** RECORDS follows **

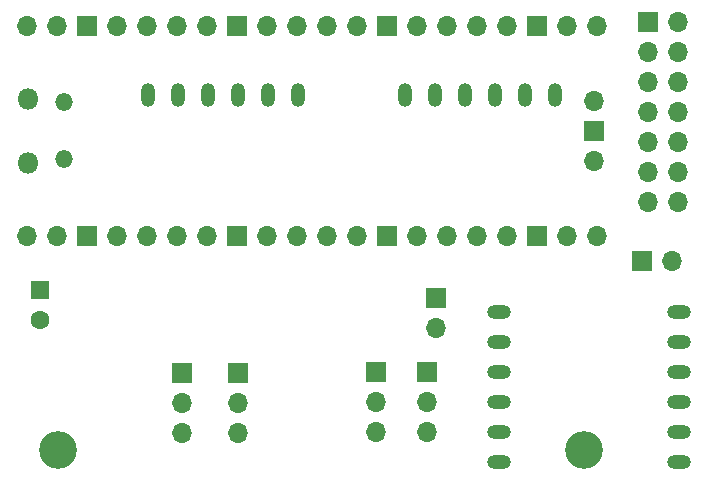
<source format=gbr>
%TF.GenerationSoftware,KiCad,Pcbnew,7.0.1*%
%TF.CreationDate,2023-07-17T09:13:53+02:00*%
%TF.ProjectId,gemma20Pico,67656d6d-6132-4305-9069-636f2e6b6963,rev?*%
%TF.SameCoordinates,Original*%
%TF.FileFunction,Soldermask,Bot*%
%TF.FilePolarity,Negative*%
%FSLAX46Y46*%
G04 Gerber Fmt 4.6, Leading zero omitted, Abs format (unit mm)*
G04 Created by KiCad (PCBNEW 7.0.1) date 2023-07-17 09:13:53*
%MOMM*%
%LPD*%
G01*
G04 APERTURE LIST*
%ADD10R,1.700000X1.700000*%
%ADD11O,1.700000X1.700000*%
%ADD12O,2.000000X1.200000*%
%ADD13C,3.200000*%
%ADD14R,1.600000X1.600000*%
%ADD15C,1.600000*%
%ADD16O,1.800000X1.800000*%
%ADD17O,1.500000X1.500000*%
%ADD18O,1.200000X2.000000*%
G04 APERTURE END LIST*
D10*
%TO.C,J6-ECS1*%
X121920000Y-112918000D03*
D11*
X121920000Y-115458000D03*
X121920000Y-117998000D03*
%TD*%
D12*
%TO.C,U2-Motor-Control1*%
X132380000Y-107880000D03*
X132380000Y-110420000D03*
X132380000Y-112960000D03*
X132380000Y-115500000D03*
X132380000Y-118040000D03*
X132380000Y-120580000D03*
X147620000Y-120580000D03*
X147620000Y-118040000D03*
X147620000Y-115500000D03*
X147620000Y-112960000D03*
X147620000Y-110420000D03*
X147620000Y-107880000D03*
%TD*%
D10*
%TO.C,EXT1*%
X144960000Y-83260000D03*
D11*
X147500000Y-83260000D03*
X144960000Y-85800000D03*
X147500000Y-85800000D03*
X144960000Y-88340000D03*
X147500000Y-88340000D03*
X144960000Y-90880000D03*
X147500000Y-90880000D03*
X144960000Y-93420000D03*
X147500000Y-93420000D03*
X144960000Y-95960000D03*
X147500000Y-95960000D03*
X144960000Y-98500000D03*
X147500000Y-98500000D03*
%TD*%
D13*
%TO.C,REF\u002A\u002A*%
X139500000Y-119500000D03*
%TD*%
D14*
%TO.C,C1*%
X93500000Y-106000000D03*
D15*
X93500000Y-108500000D03*
%TD*%
D10*
%TO.C,J8-Pot1*%
X110236000Y-113030000D03*
D11*
X110236000Y-115570000D03*
X110236000Y-118110000D03*
%TD*%
%TO.C,J5-Servo1*%
X126250000Y-118000000D03*
X126250000Y-115460000D03*
D10*
X126250000Y-112920000D03*
%TD*%
D13*
%TO.C,REF\u002A\u002A*%
X95000000Y-119500000D03*
%TD*%
D11*
%TO.C,J4-BAT1*%
X127000000Y-109220000D03*
D10*
X127000000Y-106680000D03*
%TD*%
%TO.C,J7-Pot2*%
X105500000Y-113030000D03*
D11*
X105500000Y-115570000D03*
X105500000Y-118110000D03*
%TD*%
D10*
%TO.C,J3-Motor1*%
X144460000Y-103500000D03*
D11*
X147000000Y-103500000D03*
%TD*%
D16*
%TO.C,U1-RPI-Pico1*%
X92500000Y-95225000D03*
D17*
X95530000Y-94925000D03*
X95530000Y-90075000D03*
D16*
X92500000Y-89775000D03*
D11*
X92370000Y-101390000D03*
X94910000Y-101390000D03*
D10*
X97450000Y-101390000D03*
D11*
X99990000Y-101390000D03*
X102530000Y-101390000D03*
X105070000Y-101390000D03*
X107610000Y-101390000D03*
D10*
X110150000Y-101390000D03*
D11*
X112690000Y-101390000D03*
X115230000Y-101390000D03*
X117770000Y-101390000D03*
X120310000Y-101390000D03*
D10*
X122850000Y-101390000D03*
D11*
X125390000Y-101390000D03*
X127930000Y-101390000D03*
X130470000Y-101390000D03*
X133010000Y-101390000D03*
D10*
X135550000Y-101390000D03*
D11*
X138090000Y-101390000D03*
X140630000Y-101390000D03*
X140630000Y-83610000D03*
X138090000Y-83610000D03*
D10*
X135550000Y-83610000D03*
D11*
X133010000Y-83610000D03*
X130470000Y-83610000D03*
X127930000Y-83610000D03*
X125390000Y-83610000D03*
D10*
X122850000Y-83610000D03*
D11*
X120310000Y-83610000D03*
X117770000Y-83610000D03*
X115230000Y-83610000D03*
X112690000Y-83610000D03*
D10*
X110150000Y-83610000D03*
D11*
X107610000Y-83610000D03*
X105070000Y-83610000D03*
X102530000Y-83610000D03*
X99990000Y-83610000D03*
D10*
X97450000Y-83610000D03*
D11*
X94910000Y-83610000D03*
X92370000Y-83610000D03*
X140400000Y-95040000D03*
D10*
X140400000Y-92500000D03*
D11*
X140400000Y-89960000D03*
%TD*%
D18*
%TO.C,J2-Prox0*%
X102660000Y-89500000D03*
X105200000Y-89500000D03*
X107740000Y-89500000D03*
X110280000Y-89500000D03*
X112820000Y-89500000D03*
X115360000Y-89500000D03*
%TD*%
%TO.C,J1-Prox1*%
X124420000Y-89500000D03*
X126960000Y-89500000D03*
X129500000Y-89500000D03*
X132040000Y-89500000D03*
X134580000Y-89500000D03*
X137120000Y-89500000D03*
%TD*%
M02*

</source>
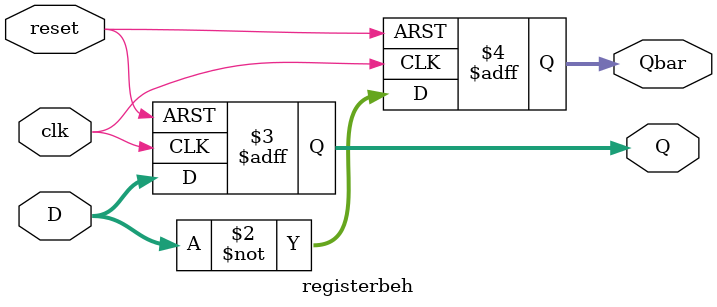
<source format=sv>
`timescale 1ns / 1ps
module dlatch(input s, reset, clk, output q, qbar);
    wire w0, w1,w2, reset_n;
    
    assign reset_n = ~reset;

    nand(w0, s, clk);
    nand(w1, ~s, clk);
    nand(w2, w0, qbar);
    and(q,w2,reset_n);
    nand(qbar, w1, q, reset_n);  
endmodule

module flipflip(input D, input reset, input clk, output Q, output Qbar);
    wire qm, qmbar;
    dlatch master (.s(D), .reset(reset), .clk(clk), .q(qm), .qbar(qmbar));
    dlatch slave  (.s(qm), .reset(reset),.clk(~clk), .q(Q), .qbar(Qbar));
endmodule


/*
module register(
    input [3:0] D,   
    input clk,        
    input reset,      
    output [3:0] Q,  
    output [3:0] Qbar 
);
    flipflip u0( D[0], reset, clk, Q[0], Qbar[0]);
    flipflip u1( D[1], reset, clk, Q[1], Qbar[1]);
    flipflip u2( D[2], reset, clk, Q[2], Qbar[2]);
    flipflip u3( D[3], reset, clk, Q[3], Qbar[3]);

endmodule*/
module registerbeh(
    input [3:0] D,
    input clk,
    input reset,
    output reg [3:0] Q,
    output reg [3:0] Qbar
);
    always @(posedge clk , posedge reset) 
    begin
        if (reset) begin
            Q <= 4'b0000;
            Qbar <= 4'b1111;
        end 
        else
      begin
      Q <= D;
       Qbar <= ~D;
     end
    end
endmodule


</source>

** End of RECORDS **

If an entry holds a picture, leave that picture out, and transcribe the rest of the listing above exactly.

(WRITTEN REPLY)
<source format=gbr>
%TF.GenerationSoftware,KiCad,Pcbnew,7.0.1*%
%TF.CreationDate,2023-07-17T09:13:53+02:00*%
%TF.ProjectId,gemma20Pico,67656d6d-6132-4305-9069-636f2e6b6963,rev?*%
%TF.SameCoordinates,Original*%
%TF.FileFunction,Soldermask,Bot*%
%TF.FilePolarity,Negative*%
%FSLAX46Y46*%
G04 Gerber Fmt 4.6, Leading zero omitted, Abs format (unit mm)*
G04 Created by KiCad (PCBNEW 7.0.1) date 2023-07-17 09:13:53*
%MOMM*%
%LPD*%
G01*
G04 APERTURE LIST*
%ADD10R,1.700000X1.700000*%
%ADD11O,1.700000X1.700000*%
%ADD12O,2.000000X1.200000*%
%ADD13C,3.200000*%
%ADD14R,1.600000X1.600000*%
%ADD15C,1.600000*%
%ADD16O,1.800000X1.800000*%
%ADD17O,1.500000X1.500000*%
%ADD18O,1.200000X2.000000*%
G04 APERTURE END LIST*
D10*
%TO.C,J6-ECS1*%
X121920000Y-112918000D03*
D11*
X121920000Y-115458000D03*
X121920000Y-117998000D03*
%TD*%
D12*
%TO.C,U2-Motor-Control1*%
X132380000Y-107880000D03*
X132380000Y-110420000D03*
X132380000Y-112960000D03*
X132380000Y-115500000D03*
X132380000Y-118040000D03*
X132380000Y-120580000D03*
X147620000Y-120580000D03*
X147620000Y-118040000D03*
X147620000Y-115500000D03*
X147620000Y-112960000D03*
X147620000Y-110420000D03*
X147620000Y-107880000D03*
%TD*%
D10*
%TO.C,EXT1*%
X144960000Y-83260000D03*
D11*
X147500000Y-83260000D03*
X144960000Y-85800000D03*
X147500000Y-85800000D03*
X144960000Y-88340000D03*
X147500000Y-88340000D03*
X144960000Y-90880000D03*
X147500000Y-90880000D03*
X144960000Y-93420000D03*
X147500000Y-93420000D03*
X144960000Y-95960000D03*
X147500000Y-95960000D03*
X144960000Y-98500000D03*
X147500000Y-98500000D03*
%TD*%
D13*
%TO.C,REF\u002A\u002A*%
X139500000Y-119500000D03*
%TD*%
D14*
%TO.C,C1*%
X93500000Y-106000000D03*
D15*
X93500000Y-108500000D03*
%TD*%
D10*
%TO.C,J8-Pot1*%
X110236000Y-113030000D03*
D11*
X110236000Y-115570000D03*
X110236000Y-118110000D03*
%TD*%
%TO.C,J5-Servo1*%
X126250000Y-118000000D03*
X126250000Y-115460000D03*
D10*
X126250000Y-112920000D03*
%TD*%
D13*
%TO.C,REF\u002A\u002A*%
X95000000Y-119500000D03*
%TD*%
D11*
%TO.C,J4-BAT1*%
X127000000Y-109220000D03*
D10*
X127000000Y-106680000D03*
%TD*%
%TO.C,J7-Pot2*%
X105500000Y-113030000D03*
D11*
X105500000Y-115570000D03*
X105500000Y-118110000D03*
%TD*%
D10*
%TO.C,J3-Motor1*%
X144460000Y-103500000D03*
D11*
X147000000Y-103500000D03*
%TD*%
D16*
%TO.C,U1-RPI-Pico1*%
X92500000Y-95225000D03*
D17*
X95530000Y-94925000D03*
X95530000Y-90075000D03*
D16*
X92500000Y-89775000D03*
D11*
X92370000Y-101390000D03*
X94910000Y-101390000D03*
D10*
X97450000Y-101390000D03*
D11*
X99990000Y-101390000D03*
X102530000Y-101390000D03*
X105070000Y-101390000D03*
X107610000Y-101390000D03*
D10*
X110150000Y-101390000D03*
D11*
X112690000Y-101390000D03*
X115230000Y-101390000D03*
X117770000Y-101390000D03*
X120310000Y-101390000D03*
D10*
X122850000Y-101390000D03*
D11*
X125390000Y-101390000D03*
X127930000Y-101390000D03*
X130470000Y-101390000D03*
X133010000Y-101390000D03*
D10*
X135550000Y-101390000D03*
D11*
X138090000Y-101390000D03*
X140630000Y-101390000D03*
X140630000Y-83610000D03*
X138090000Y-83610000D03*
D10*
X135550000Y-83610000D03*
D11*
X133010000Y-83610000D03*
X130470000Y-83610000D03*
X127930000Y-83610000D03*
X125390000Y-83610000D03*
D10*
X122850000Y-83610000D03*
D11*
X120310000Y-83610000D03*
X117770000Y-83610000D03*
X115230000Y-83610000D03*
X112690000Y-83610000D03*
D10*
X110150000Y-83610000D03*
D11*
X107610000Y-83610000D03*
X105070000Y-83610000D03*
X102530000Y-83610000D03*
X99990000Y-83610000D03*
D10*
X97450000Y-83610000D03*
D11*
X94910000Y-83610000D03*
X92370000Y-83610000D03*
X140400000Y-95040000D03*
D10*
X140400000Y-92500000D03*
D11*
X140400000Y-89960000D03*
%TD*%
D18*
%TO.C,J2-Prox0*%
X102660000Y-89500000D03*
X105200000Y-89500000D03*
X107740000Y-89500000D03*
X110280000Y-89500000D03*
X112820000Y-89500000D03*
X115360000Y-89500000D03*
%TD*%
%TO.C,J1-Prox1*%
X124420000Y-89500000D03*
X126960000Y-89500000D03*
X129500000Y-89500000D03*
X132040000Y-89500000D03*
X134580000Y-89500000D03*
X137120000Y-89500000D03*
%TD*%
M02*

</source>
<source format=sv>
`timescale 1ns / 1ps
module dlatch(input s, reset, clk, output q, qbar);
    wire w0, w1,w2, reset_n;
    
    assign reset_n = ~reset;

    nand(w0, s, clk);
    nand(w1, ~s, clk);
    nand(w2, w0, qbar);
    and(q,w2,reset_n);
    nand(qbar, w1, q, reset_n);  
endmodule

module flipflip(input D, input reset, input clk, output Q, output Qbar);
    wire qm, qmbar;
    dlatch master (.s(D), .reset(reset), .clk(clk), .q(qm), .qbar(qmbar));
    dlatch slave  (.s(qm), .reset(reset),.clk(~clk), .q(Q), .qbar(Qbar));
endmodule


/*
module register(
    input [3:0] D,   
    input clk,        
    input reset,      
    output [3:0] Q,  
    output [3:0] Qbar 
);
    flipflip u0( D[0], reset, clk, Q[0], Qbar[0]);
    flipflip u1( D[1], reset, clk, Q[1], Qbar[1]);
    flipflip u2( D[2], reset, clk, Q[2], Qbar[2]);
    flipflip u3( D[3], reset, clk, Q[3], Qbar[3]);

endmodule*/
module registerbeh(
    input [3:0] D,
    input clk,
    input reset,
    output reg [3:0] Q,
    output reg [3:0] Qbar
);
    always @(posedge clk , posedge reset) 
    begin
        if (reset) begin
            Q <= 4'b0000;
            Qbar <= 4'b1111;
        end 
        else
      begin
      Q <= D;
       Qbar <= ~D;
     end
    end
endmodule


</source>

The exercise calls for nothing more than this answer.